Le PMP, présidé par Moussa Ahmed Idriss, avec le soutien sans faille de Cheik Osman Waiss Ismaël, a été dissout en Septembre 1966 suite aux manifestations indépendantistes historiques des 25 et 26 août 1966 dont il était à l’origine. Ces manifestations étaient organisées à l’occasion de la visite du président français de l’époque, le général Charles De Gaulle, dans la colonie. Aux côtés du PMP, des membres et des figures de l’Union démocratique afare (UDA) telles que Mohamed Ahmed Issa dit Cheiko participaient à l’appel à manifester pour l’indépendance.

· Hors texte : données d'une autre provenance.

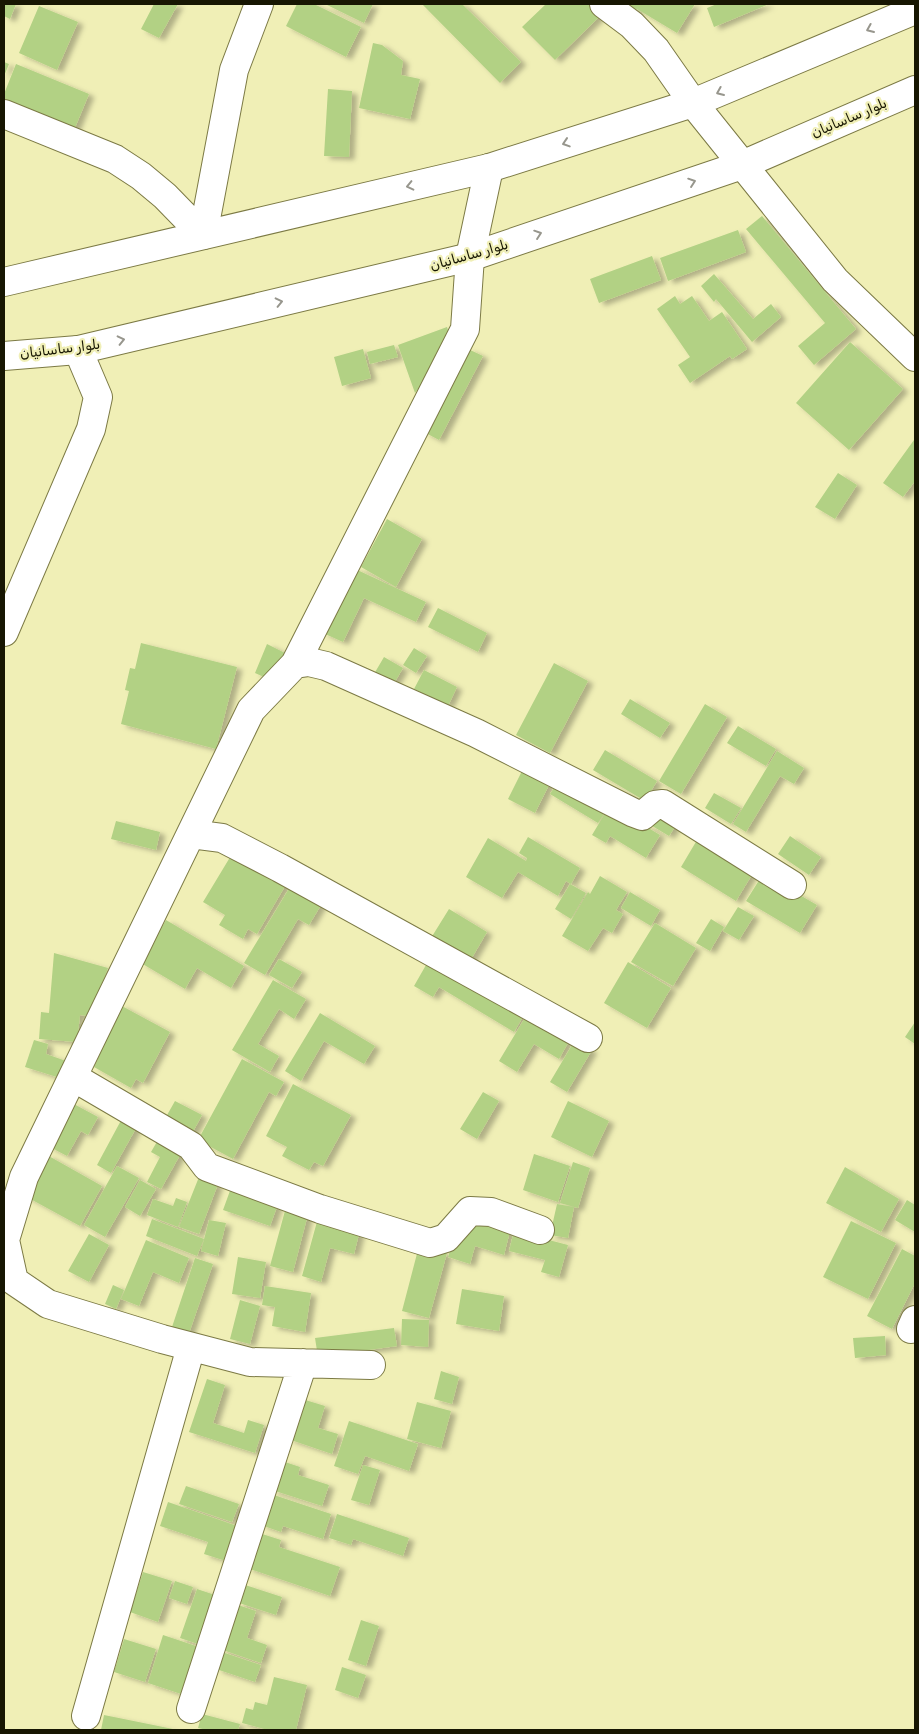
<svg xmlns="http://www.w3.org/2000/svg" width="919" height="1734" font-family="Rubik,Cairo,sans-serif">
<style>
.building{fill:#b2d184;filter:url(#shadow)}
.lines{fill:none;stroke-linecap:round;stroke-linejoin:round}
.minor-casing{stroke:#7c7a45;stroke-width:30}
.highway-casing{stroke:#7c7a45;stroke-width:30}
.minor{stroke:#fff;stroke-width:28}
.highway{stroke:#fff;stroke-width:28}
.oneway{stroke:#97968d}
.labels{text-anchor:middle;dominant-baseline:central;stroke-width:4.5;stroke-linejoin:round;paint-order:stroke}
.street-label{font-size:14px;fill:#171602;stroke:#f0efb6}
</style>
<defs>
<filter id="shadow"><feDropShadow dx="5.5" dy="3" stdDeviation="2.5" flood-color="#0004"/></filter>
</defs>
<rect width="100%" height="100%" fill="#f0efb6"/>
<path class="building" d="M 4,4 L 16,4 L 10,19 L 4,16 Z
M 154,4 L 178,4 L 159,38 L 141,29 Z
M 297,4 L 314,4 L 361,27 L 346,57 L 286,26 Z
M 325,4 L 373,4 L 364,23 Z
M 422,4 L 462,4 L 521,62 L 500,83 Z
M 546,4 L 589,4 L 601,15 L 555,60 L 522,27 Z
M 625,4 L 695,4 L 677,33 L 637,9 L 633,16 Z
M 717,4 L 769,4 L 714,27 L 707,8 Z
M 39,6 L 78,22 L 57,70 L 19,53 Z
M 373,43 L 382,45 L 403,61 L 401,75 L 420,79 L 410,119 L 359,108 Z
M 4,62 L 9,64 L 4,76 Z
M 16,64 L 89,94 L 74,130 L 4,101 L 4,94 Z
M 328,89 L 352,91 L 349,157 L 324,156 Z
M 762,216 L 856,329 L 814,365 L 798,346 L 825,323 L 746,229 Z
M 738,230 L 746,252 L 668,281 L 660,258 Z
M 652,256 L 661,280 L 599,303 L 590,279 Z
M 714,274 L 753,319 L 771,304 L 781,317 L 752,342 L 716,299 L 714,302 L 701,286 Z
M 675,296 L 680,304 L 692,296 L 709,321 L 722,312 L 747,349 L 732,359 L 730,356 L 690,383 L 678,365 L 690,357 L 657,309 Z
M 447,327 L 452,343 L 415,393 L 398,345 Z
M 850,342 L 903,389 L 849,450 L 796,403 Z
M 394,345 L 398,357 L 370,364 L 367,352 Z
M 363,349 L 371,378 L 342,386 L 334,357 Z
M 468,349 L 483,356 L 439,440 L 424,432 Z
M 914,440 L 915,481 L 903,497 L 883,483 Z
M 838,473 L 857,485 L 835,519 L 815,507 Z
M 387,519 L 422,539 L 396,587 L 361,567 Z
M 353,568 L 426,602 L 416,622 L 364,598 L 343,642 L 323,633 Z
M 438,608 L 487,633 L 478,652 L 428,627 Z
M 141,643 L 237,667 L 216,749 L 121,724 L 129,691 L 125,690 L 130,668 L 135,669 Z
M 267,644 L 285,653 L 273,681 L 255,673 Z
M 414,648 L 427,656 L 416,673 L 403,665 Z
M 384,657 L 403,668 L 393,685 L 374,674 Z
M 554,663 L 588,681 L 550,753 L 516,735 Z
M 424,670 L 457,687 L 448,706 L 414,689 Z
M 630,699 L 670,723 L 660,738 L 621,714 Z
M 705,704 L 727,717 L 681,794 L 659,781 Z
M 738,726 L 776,749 L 766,766 L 727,743 Z
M 605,750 L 657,781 L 645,801 L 593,770 Z
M 777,751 L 804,768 L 794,784 L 780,776 L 746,832 L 733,824 Z
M 526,763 L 553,777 L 535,813 L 508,799 Z
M 561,777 L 609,806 L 598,823 L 550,794 Z
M 714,793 L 741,808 L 731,824 L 705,808 Z
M 610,805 L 660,835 L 646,858 L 610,836 L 606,843 L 592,835 Z
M 659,807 L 680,819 L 669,836 L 649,824 Z
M 116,821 L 160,832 L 156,850 L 111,839 Z
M 700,835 L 756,868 L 736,901 L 681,867 Z
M 790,836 L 821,857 L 809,875 L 778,854 Z
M 528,837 L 580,868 L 571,884 L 566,881 L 558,896 L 518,872 L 502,898 L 466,877 L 488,838 L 526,861 L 527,858 L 519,853 Z
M 235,849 L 288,881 L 257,934 L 248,929 L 243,939 L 219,925 L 225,915 L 203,902 Z
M 763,874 L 817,905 L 800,933 L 746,901 Z
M 600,876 L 627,892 L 616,910 L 623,914 L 612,933 L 603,928 L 588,951 L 562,936 L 588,892 L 590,894 Z
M 293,882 L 324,900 L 309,925 L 298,919 L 265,975 L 244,963 Z
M 570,884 L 586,893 L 571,919 L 555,909 Z
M 630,892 L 660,910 L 651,926 L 621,908 Z
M 738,907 L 754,916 L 739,940 L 723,931 Z
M 449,909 L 487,932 L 470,961 L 431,938 Z
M 711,919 L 724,927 L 710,951 L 696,943 Z
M 166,920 L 244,966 L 231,988 L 197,968 L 185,989 L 141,963 Z
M 655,923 L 696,948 L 673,986 L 631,962 Z
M 54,953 L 108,968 L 90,1016 L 80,1015 L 77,1042 L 39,1039 L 41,1012 L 49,1013 Z
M 430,958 L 524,1015 L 514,1032 L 439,987 L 433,997 L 414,986 Z
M 279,959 L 302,972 L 292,988 L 269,975 Z
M 628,962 L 671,988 L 647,1028 L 604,1003 Z
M 273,980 L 306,999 L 294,1019 L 279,1009 L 258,1044 L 279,1056 L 270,1072 L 232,1050 Z
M 120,1005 L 170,1032 L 143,1083 L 136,1079 L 131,1088 L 94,1067 L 98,1059 L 92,1055 Z
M 320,1013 L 375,1046 L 364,1064 L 324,1041 L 301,1081 L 285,1071 Z
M 526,1016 L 569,1041 L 559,1059 L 534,1044 L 517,1072 L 499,1061 Z
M 915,1022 L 915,1044 L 905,1037 Z
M 34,1040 L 48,1044 L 46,1054 L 66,1061 L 60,1078 L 25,1067 Z
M 575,1040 L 592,1050 L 567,1092 L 550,1082 Z
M 242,1059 L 284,1082 L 276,1096 L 269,1092 L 233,1159 L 198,1140 Z
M 293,1084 L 351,1115 L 323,1166 L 314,1162 L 309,1170 L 282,1156 L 287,1147 L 266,1136 Z
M 483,1092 L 499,1101 L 477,1139 L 460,1129 Z
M 175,1101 L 202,1115 L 189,1139 L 162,1124 Z
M 568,1101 L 609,1121 L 592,1157 L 551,1137 Z
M 72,1103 L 98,1117 L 88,1135 L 81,1131 L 67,1156 L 48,1146 Z
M 125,1113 L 140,1121 L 111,1173 L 97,1165 Z
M 162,1133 L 185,1146 L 161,1189 L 147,1182 L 160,1157 L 151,1152 Z
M 534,1154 L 570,1166 L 558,1202 L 523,1190 Z
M 47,1155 L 102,1186 L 80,1226 L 25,1196 Z
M 573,1162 L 590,1168 L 578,1208 L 560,1203 Z
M 117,1166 L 139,1178 L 105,1237 L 84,1225 Z
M 845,1167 L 899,1199 L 881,1232 L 826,1203 Z
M 199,1177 L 218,1184 L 199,1234 L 179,1227 Z
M 140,1180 L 156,1189 L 140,1216 L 125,1207 Z
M 231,1188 L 278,1204 L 270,1226 L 223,1210 Z
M 176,1198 L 187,1202 L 178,1227 L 147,1215 L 153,1199 L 173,1206 Z
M 907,1200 L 915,1205 L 915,1232 L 895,1220 Z
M 557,1204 L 574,1207 L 568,1238 L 550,1235 Z
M 286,1207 L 308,1214 L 293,1272 L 270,1266 Z
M 466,1215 L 511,1227 L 504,1255 L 475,1246 L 470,1264 L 448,1257 L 454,1238 Z
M 318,1218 L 360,1230 L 354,1254 L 330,1248 L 321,1282 L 302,1276 Z
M 152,1219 L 204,1239 L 197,1256 L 146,1236 Z
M 209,1220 L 226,1223 L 218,1256 L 201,1251 Z
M 851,1221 L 896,1243 L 868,1299 L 823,1277 Z
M 514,1231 L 568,1245 L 559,1277 L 541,1272 L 545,1260 L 509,1251 Z
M 89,1234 L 109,1245 L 89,1282 L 68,1271 Z
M 146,1240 L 189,1258 L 179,1283 L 153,1272 L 139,1306 L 121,1299 Z
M 419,1246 L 447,1253 L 429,1318 L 402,1311 Z
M 902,1249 L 915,1256 L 915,1283 L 892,1329 L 867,1316 Z
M 238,1257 L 266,1262 L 260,1298 L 232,1294 Z
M 195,1258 L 213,1264 L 188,1336 L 171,1330 Z
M 113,1285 L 124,1290 L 116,1309 L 105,1304 Z
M 265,1286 L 311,1293 L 305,1332 L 272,1326 L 275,1307 L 262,1305 Z
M 462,1289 L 504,1296 L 499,1331 L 456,1324 Z
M 240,1300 L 260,1306 L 250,1344 L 230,1339 Z
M 402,1319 L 429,1320 L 428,1347 L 401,1345 Z
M 394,1328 L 397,1346 L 318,1357 L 315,1338 Z
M 885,1336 L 886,1355 L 855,1358 L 853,1338 Z
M 441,1371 L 459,1377 L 452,1404 L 434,1399 Z
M 207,1379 L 225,1385 L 213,1423 L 244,1433 L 248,1420 L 264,1425 L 255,1453 L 189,1432 Z
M 302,1399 L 325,1406 L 318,1428 L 338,1434 L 332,1454 L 288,1439 Z
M 417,1402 L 451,1411 L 441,1448 L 407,1439 Z
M 349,1421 L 418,1444 L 409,1471 L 365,1456 L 358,1474 L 334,1466 Z
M 282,1461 L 300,1467 L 298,1475 L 329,1485 L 322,1506 L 272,1490 Z
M 363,1465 L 380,1470 L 369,1505 L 351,1500 Z
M 186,1486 L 239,1504 L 232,1522 L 179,1504 Z
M 271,1494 L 331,1514 L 323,1539 L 283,1526 L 281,1532 L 261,1525 Z
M 168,1502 L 237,1526 L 226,1561 L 204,1554 L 208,1542 L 160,1526 Z
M 337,1514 L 409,1538 L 403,1556 L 353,1539 L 351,1545 L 329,1538 Z
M 259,1533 L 281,1540 L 279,1547 L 340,1567 L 330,1596 L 247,1568 Z
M 143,1572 L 172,1581 L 158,1622 L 130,1612 Z
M 175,1581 L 193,1587 L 187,1604 L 169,1598 Z
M 245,1585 L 282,1597 L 276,1615 L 239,1603 Z
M 197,1589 L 218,1596 L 201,1645 L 180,1638 Z
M 235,1604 L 256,1611 L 247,1638 L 267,1645 L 261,1663 L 220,1649 Z
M 361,1620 L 379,1626 L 366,1666 L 348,1660 Z
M 163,1635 L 199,1647 L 184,1695 L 148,1683 Z
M 124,1639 L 156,1649 L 145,1682 L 114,1672 Z
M 222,1652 L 261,1665 L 255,1682 L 216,1669 Z
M 342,1667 L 366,1675 L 358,1698 L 335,1690 Z
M 274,1677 L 307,1685 L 296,1730 L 268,1730 L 242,1723 L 246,1708 L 253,1710 L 255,1702 L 267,1705 Z
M 202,1714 L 240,1724 L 238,1730 L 207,1730 L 198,1728 Z
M 104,1715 L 173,1729 L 173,1730 L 101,1730 Z"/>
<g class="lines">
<defs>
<path id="minor" d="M 604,4 L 632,25 L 656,50 L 693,103 L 835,280 L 915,357
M 4,114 L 115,159 L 141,176 L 165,196 L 203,235
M 203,235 L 234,70 L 259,4
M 4,632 L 91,429 L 98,397 L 78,350
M 295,664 L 309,662 L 326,666 L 476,733 L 634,813 L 642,816 L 655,805 L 663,804 L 792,885
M 191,834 L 222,838 L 280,868 L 588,1038
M 73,1077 L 191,1146 L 207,1167 L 320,1209 L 430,1243 L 446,1238 L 470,1211 L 491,1212 L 540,1230
M 911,1329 L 915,1320
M 371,1365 L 250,1362 L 162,1339 L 48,1304 L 14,1281 L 5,1240 L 24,1177 L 251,710 L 295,664 L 465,329 L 470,257 L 489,168
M 191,1709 L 303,1363
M 86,1716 L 191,1347"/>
<path id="highway" d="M 4,282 L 489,168 L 693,103 L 915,10
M 4,356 L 78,350 L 470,257 L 742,165 L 915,90"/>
</defs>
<use href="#minor" class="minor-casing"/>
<use href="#highway" class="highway-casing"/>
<use href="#minor" class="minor"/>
<use href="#highway" class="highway"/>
</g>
<defs><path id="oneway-chevron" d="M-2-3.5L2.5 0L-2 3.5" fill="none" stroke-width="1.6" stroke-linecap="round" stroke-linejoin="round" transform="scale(1.25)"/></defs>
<g class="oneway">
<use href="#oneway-chevron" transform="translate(870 29) rotate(157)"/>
<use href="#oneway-chevron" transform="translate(720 92) rotate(157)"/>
<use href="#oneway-chevron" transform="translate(566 143) rotate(162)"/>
<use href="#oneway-chevron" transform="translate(692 182) rotate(-19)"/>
<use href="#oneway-chevron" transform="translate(410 186) rotate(167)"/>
<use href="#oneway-chevron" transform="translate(538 234) rotate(-19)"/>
<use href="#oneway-chevron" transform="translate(279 302) rotate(-13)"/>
<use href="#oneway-chevron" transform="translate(121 340) rotate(-13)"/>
</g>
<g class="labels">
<g class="street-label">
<text transform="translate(849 118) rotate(-23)">بلوار ساسانیان</text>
<text transform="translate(469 255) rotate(-16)">بلوار ساسانیان</text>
<text transform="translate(60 349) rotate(-7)">بلوار ساسانیان</text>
</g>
</g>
<rect width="919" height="1734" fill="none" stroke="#171602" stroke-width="10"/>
</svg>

C’est le relais du PMP que la LPAI a repris en 1975. La LPAI est née de la fusion de la Ligue populaire africaine (LPA) de Hassan Gouled Aptidon et d’Ahmed Dini Ahmed avec l’Action pour la justice et le progrès (AJP) d’Idriss Farah Abaneh et de Moumin Bahdon Farah. Elle a repris le relai du PMP avec le soutien déterminant de jeunes intellectuels tels que Ibrahim Harbi Farah (frère de Mahamoud) et du FLCS pour accomplir la dernière droite de la longue marche pour l’Indépendance. La LPAI et le FLCS ont également enregistré le ralliement d’une partie de l’Union nationale pour l’Indépendance (UNI) que dirigeait alors Omar Farah Iltireh. Les figures historiques du FLCS étaient, entre autres, Abdillahi Ardeyeh Abaneh, Abdillahi Waberi dit Bochari, Mohamed Dahane Abdallah, Ali Ahmed Oudoum, Aden Robleh Awaleh, Mohamed Hadji Farah dit Djanaleh, Dr Omar Osman Rabeh, Omar Ahmed Youssouf dit Vincent, Omar Elmi Khaireh, Mohamed Osman Houffaneh, ou encore Hassan Gaulis.

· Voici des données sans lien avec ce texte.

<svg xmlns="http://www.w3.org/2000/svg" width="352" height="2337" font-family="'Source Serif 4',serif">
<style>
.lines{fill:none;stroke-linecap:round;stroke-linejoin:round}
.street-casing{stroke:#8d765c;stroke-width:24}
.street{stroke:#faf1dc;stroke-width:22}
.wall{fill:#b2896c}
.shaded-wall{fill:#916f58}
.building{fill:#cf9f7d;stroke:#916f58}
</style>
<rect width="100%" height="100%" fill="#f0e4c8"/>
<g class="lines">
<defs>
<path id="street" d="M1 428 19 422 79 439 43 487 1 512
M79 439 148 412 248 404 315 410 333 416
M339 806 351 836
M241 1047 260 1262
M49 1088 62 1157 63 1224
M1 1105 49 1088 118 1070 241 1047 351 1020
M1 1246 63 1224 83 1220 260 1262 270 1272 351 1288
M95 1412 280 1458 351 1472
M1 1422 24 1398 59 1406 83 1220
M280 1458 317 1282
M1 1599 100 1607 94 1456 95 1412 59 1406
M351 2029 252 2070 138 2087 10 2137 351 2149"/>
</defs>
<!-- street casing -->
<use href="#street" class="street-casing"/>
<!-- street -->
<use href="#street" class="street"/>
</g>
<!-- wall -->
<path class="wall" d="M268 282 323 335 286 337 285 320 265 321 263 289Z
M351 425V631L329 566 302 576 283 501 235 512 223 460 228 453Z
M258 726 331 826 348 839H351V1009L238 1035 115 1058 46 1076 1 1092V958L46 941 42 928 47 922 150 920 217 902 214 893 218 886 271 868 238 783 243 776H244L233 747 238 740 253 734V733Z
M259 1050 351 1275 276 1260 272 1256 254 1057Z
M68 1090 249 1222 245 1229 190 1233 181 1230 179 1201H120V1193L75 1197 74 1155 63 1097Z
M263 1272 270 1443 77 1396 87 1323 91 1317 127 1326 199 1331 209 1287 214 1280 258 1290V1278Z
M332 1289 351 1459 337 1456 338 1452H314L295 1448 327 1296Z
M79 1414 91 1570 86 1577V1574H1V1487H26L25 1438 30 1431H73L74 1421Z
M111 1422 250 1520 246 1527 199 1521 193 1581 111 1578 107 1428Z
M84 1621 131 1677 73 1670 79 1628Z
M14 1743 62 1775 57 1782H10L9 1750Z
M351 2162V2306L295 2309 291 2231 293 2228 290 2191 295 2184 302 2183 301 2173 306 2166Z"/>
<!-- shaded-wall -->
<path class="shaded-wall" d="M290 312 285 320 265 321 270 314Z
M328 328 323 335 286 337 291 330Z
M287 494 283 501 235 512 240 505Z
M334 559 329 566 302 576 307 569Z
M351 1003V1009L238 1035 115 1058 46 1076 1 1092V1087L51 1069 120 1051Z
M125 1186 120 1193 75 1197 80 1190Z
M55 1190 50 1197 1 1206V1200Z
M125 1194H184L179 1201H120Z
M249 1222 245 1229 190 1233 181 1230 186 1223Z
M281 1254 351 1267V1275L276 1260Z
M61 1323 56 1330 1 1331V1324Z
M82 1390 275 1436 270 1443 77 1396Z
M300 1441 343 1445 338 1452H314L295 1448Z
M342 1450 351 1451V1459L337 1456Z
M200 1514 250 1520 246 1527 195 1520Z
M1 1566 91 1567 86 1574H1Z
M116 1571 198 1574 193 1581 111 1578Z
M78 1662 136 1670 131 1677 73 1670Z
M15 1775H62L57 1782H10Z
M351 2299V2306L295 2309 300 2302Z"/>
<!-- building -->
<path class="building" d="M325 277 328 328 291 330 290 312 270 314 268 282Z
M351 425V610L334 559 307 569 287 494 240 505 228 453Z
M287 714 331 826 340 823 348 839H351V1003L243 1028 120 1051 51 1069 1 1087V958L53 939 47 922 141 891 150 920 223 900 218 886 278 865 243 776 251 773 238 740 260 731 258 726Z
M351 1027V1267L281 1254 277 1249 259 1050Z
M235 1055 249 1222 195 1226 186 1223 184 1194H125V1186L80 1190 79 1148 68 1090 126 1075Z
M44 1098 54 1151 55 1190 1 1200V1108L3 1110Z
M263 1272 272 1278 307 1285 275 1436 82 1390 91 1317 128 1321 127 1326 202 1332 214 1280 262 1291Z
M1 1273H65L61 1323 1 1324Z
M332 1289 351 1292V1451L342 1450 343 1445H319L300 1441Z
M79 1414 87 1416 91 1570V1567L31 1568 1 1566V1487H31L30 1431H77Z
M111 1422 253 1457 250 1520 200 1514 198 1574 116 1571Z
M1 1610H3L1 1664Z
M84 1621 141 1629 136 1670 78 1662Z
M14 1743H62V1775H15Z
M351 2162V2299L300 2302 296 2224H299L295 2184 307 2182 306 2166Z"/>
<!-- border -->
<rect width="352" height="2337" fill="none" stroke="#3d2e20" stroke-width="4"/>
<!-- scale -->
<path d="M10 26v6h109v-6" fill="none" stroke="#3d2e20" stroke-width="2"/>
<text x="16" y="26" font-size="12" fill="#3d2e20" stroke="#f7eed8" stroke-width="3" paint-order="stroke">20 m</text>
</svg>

Le Front de libération de Djibouti (FLD), basé en Ethiopie et dirigé par Ahmed Bourhan Omar, était trop petit pour avoir de l’impact sur la marche indépendantiste. Quant au Mouvement populaire de libération (MPL), créé par des jeunes du Nord dont Ismaël Ibrahim Houmed, Mohamed Kamil, Hassan Ali Mohamed dit Dalga, le futur Dr Abbatte Ebo Adou, ou encore Mohamed Adoyta Youssouf et son cousin Mohamed Kadamy Youssouf, il était à la fois indépendantiste et opposé à la conduite de la marche pour l’indépendance par des personnalités issues du paysage politique colonial. D’où son choix de la lutte armée après sa dissolution en décembre 1977 par les gouvernants du nouvel État.
Aujourd’hui, après 42 ans d’indépendance sans liberté, l’émancipation nationale passe plus que jamais par la lutte pour la démocratie et l’État de droit.